Rossini's Tancredi has both tragic and happy endings, but hard to find the happy ending. The CD set with Eva Mei has both.


----------



## Marinera (May 13, 2016)

Sloe said:


> I think originally it had an unhappy ending but he had to change it because at that time operas were expected to have happy endings.


Yes, that's right and one of the reasons I like it so much.

There's another baroque opera - Rameau's Hippolyte et Aricie that ends well too.

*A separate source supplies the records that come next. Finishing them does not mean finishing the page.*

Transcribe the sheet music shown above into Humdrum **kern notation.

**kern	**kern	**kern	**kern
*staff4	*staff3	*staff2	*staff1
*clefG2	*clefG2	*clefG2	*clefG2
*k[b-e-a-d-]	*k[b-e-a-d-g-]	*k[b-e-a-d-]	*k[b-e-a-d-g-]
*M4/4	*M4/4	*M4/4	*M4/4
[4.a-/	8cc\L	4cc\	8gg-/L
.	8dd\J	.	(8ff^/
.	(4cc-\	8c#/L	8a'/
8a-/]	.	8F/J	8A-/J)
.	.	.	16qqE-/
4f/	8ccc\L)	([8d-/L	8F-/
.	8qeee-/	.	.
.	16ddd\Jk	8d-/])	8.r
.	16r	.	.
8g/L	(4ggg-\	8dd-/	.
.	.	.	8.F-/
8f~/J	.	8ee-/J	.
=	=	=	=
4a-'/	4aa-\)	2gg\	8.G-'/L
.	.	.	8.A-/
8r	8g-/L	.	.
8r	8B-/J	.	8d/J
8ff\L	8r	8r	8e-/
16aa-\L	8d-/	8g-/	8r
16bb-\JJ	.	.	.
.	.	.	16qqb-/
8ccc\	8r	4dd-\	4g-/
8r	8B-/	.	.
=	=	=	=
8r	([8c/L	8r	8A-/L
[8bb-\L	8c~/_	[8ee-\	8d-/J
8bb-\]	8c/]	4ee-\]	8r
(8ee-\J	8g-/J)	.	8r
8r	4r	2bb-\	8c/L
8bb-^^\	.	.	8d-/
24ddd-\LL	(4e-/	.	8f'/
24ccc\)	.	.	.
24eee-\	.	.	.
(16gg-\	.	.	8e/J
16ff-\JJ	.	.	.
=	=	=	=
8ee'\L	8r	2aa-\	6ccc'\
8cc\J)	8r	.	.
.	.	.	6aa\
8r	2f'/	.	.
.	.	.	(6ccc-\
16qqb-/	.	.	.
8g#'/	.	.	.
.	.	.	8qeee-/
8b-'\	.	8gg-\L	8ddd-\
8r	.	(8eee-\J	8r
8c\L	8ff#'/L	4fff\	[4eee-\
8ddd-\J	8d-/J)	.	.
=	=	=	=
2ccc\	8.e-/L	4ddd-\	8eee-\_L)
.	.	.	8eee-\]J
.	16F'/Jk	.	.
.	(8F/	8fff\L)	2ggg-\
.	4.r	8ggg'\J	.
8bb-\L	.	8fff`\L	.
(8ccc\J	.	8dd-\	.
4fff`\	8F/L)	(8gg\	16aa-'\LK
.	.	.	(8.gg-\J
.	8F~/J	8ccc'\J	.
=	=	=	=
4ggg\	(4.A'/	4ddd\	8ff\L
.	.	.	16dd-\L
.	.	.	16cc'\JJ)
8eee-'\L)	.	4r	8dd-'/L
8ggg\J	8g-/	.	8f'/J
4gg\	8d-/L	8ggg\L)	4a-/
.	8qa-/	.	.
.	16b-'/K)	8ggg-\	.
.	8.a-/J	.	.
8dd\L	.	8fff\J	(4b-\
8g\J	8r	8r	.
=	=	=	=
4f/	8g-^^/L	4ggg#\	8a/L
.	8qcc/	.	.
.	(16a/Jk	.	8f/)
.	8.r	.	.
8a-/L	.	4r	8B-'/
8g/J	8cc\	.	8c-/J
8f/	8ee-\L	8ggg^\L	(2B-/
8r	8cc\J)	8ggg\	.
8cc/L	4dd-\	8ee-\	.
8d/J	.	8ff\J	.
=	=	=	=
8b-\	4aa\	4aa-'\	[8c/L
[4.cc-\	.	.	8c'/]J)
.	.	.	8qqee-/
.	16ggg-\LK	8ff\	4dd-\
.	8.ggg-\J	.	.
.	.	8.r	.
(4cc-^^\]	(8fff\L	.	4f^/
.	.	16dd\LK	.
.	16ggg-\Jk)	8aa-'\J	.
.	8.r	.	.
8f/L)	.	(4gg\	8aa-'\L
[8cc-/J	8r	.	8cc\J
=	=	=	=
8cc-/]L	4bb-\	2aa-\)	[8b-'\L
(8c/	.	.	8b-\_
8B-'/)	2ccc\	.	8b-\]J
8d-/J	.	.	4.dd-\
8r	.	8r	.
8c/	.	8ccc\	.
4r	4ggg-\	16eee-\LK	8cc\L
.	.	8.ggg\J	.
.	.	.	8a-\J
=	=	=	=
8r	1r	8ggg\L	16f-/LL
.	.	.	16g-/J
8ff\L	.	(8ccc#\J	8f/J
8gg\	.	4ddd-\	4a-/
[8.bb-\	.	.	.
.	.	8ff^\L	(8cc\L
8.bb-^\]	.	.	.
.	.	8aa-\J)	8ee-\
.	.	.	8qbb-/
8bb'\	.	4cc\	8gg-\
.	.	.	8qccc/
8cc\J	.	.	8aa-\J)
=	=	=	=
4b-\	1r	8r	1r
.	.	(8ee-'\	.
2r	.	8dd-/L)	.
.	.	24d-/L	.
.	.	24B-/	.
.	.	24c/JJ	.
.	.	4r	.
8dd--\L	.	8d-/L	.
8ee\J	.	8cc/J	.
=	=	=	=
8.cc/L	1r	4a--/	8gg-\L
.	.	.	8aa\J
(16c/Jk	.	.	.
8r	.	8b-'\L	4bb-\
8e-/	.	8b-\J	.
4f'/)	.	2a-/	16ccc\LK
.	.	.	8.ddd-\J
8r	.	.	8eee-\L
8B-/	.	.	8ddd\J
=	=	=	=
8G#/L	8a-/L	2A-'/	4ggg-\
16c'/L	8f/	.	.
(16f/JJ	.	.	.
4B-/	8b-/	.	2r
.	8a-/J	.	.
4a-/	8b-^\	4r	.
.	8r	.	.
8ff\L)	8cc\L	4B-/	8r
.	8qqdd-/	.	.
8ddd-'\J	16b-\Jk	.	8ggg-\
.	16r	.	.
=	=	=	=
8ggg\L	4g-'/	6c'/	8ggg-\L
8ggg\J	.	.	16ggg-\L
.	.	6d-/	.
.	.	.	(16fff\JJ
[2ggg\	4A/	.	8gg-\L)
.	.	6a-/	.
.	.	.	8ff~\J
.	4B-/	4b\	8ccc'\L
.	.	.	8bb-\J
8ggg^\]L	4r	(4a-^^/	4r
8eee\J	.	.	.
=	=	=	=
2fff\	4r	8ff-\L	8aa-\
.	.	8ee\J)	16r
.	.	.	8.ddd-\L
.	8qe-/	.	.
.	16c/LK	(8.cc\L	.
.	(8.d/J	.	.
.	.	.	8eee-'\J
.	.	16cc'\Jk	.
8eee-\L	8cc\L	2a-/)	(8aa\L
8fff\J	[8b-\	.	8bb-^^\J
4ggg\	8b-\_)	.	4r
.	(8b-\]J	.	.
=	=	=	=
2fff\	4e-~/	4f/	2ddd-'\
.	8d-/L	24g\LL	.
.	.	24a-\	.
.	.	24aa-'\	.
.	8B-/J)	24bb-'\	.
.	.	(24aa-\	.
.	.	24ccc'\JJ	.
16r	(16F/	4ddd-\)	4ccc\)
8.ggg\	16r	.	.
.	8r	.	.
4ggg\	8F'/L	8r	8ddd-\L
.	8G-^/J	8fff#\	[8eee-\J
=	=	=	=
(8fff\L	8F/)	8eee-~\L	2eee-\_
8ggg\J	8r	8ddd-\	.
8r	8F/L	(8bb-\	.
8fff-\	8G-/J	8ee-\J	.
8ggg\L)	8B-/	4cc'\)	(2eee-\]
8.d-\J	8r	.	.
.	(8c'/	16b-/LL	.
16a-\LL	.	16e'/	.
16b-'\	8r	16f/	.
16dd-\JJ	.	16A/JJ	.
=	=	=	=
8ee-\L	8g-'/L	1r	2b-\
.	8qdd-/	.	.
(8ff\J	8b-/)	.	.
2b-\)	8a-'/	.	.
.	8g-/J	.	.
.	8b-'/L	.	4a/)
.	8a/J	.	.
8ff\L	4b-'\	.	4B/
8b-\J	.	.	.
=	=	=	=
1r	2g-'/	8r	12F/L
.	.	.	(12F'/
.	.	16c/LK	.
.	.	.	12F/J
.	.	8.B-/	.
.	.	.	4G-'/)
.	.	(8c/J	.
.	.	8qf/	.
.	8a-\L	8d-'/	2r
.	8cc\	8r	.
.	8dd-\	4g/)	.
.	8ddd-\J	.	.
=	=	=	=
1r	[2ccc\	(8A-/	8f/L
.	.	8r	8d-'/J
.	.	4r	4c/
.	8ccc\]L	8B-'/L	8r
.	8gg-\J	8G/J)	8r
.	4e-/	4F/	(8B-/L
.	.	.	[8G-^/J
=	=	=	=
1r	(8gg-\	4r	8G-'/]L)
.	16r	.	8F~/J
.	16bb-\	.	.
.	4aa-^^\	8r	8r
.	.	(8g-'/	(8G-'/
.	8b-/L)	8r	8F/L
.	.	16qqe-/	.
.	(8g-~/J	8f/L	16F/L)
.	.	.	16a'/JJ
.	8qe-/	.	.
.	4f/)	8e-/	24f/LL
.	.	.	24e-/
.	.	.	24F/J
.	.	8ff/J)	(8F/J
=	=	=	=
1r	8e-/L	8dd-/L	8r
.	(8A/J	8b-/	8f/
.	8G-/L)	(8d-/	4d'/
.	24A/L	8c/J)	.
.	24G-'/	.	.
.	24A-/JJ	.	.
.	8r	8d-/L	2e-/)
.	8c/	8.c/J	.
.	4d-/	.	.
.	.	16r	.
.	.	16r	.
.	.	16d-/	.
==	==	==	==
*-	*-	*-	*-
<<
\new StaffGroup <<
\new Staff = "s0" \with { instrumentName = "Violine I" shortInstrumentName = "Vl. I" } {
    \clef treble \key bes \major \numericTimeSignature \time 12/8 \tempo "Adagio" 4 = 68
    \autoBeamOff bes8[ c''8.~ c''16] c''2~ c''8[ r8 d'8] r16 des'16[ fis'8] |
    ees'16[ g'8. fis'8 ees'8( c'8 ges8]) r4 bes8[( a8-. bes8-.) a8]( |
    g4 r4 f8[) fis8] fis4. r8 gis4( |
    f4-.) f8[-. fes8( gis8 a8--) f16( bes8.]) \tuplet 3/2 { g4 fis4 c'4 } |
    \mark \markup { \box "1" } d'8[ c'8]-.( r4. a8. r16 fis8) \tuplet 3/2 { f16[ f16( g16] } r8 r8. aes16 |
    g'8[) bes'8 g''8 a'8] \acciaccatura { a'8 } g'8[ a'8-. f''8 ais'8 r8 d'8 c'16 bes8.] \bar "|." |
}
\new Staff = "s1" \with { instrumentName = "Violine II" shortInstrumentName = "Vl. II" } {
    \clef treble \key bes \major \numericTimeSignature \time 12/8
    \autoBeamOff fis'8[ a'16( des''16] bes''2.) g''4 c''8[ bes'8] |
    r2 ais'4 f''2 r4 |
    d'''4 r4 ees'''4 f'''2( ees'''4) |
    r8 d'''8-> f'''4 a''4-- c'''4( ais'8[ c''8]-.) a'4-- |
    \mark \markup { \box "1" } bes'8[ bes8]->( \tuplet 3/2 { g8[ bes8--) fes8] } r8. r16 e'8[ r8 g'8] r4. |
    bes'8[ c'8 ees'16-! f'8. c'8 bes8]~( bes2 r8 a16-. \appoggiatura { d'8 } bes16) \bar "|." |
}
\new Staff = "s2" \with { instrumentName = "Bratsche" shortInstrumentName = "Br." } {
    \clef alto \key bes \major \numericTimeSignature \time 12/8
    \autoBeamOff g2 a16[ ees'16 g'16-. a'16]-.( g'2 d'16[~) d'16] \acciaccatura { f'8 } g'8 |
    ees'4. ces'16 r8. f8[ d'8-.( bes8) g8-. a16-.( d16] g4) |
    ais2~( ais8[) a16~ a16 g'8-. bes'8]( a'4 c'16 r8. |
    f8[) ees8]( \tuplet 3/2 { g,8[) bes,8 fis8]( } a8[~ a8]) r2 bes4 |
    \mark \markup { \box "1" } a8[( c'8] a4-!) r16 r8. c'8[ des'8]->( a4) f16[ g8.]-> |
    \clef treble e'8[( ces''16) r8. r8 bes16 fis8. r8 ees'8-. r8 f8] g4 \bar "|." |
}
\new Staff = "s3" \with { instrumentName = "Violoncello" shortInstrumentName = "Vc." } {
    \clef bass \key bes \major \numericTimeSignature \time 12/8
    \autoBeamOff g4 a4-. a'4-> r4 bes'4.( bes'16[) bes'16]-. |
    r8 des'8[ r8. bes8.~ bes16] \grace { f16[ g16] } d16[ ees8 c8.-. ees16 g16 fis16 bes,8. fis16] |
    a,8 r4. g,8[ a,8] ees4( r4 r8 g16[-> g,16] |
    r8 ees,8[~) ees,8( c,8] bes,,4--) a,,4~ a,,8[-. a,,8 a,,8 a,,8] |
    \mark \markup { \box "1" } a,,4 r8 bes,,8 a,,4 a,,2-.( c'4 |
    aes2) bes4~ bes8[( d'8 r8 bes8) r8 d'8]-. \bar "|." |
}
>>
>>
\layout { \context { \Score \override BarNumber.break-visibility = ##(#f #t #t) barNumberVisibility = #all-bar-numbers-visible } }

Some major strife here too, but no romantic betrayal between Hippolyte et Aricie; some sordid going-ons with Hyppolytus' step mother, but that particular spot of trouble's is caused by one vengefull goddess, and that's the conflict driving the plot. H&A are loyal, faithfull and morally wholesome characters that get their happily-ever-after.


----------



## Mahlerite555 (Aug 27, 2016)

All you need is love by The Beatles.


----------



## Woodduck (Mar 17, 2014)

Xaltotun said:


> The second I saw this one, I was going to write a rant about IT'S NOT ROMANTIC IF IT'S UNPROBLEMATIC IN THE REAL WORLD BECAUSE ROMANTIC LOVE REACHES FOR INFINITY BLAA BLAA but then I realized I had already done that two years ago.


Still unlucky in love, eh?


----------



## Pugg (Aug 8, 2014)

Mahlerite555 said:


> All you need is love by The Beatles.


You mean : Love is in the air


----------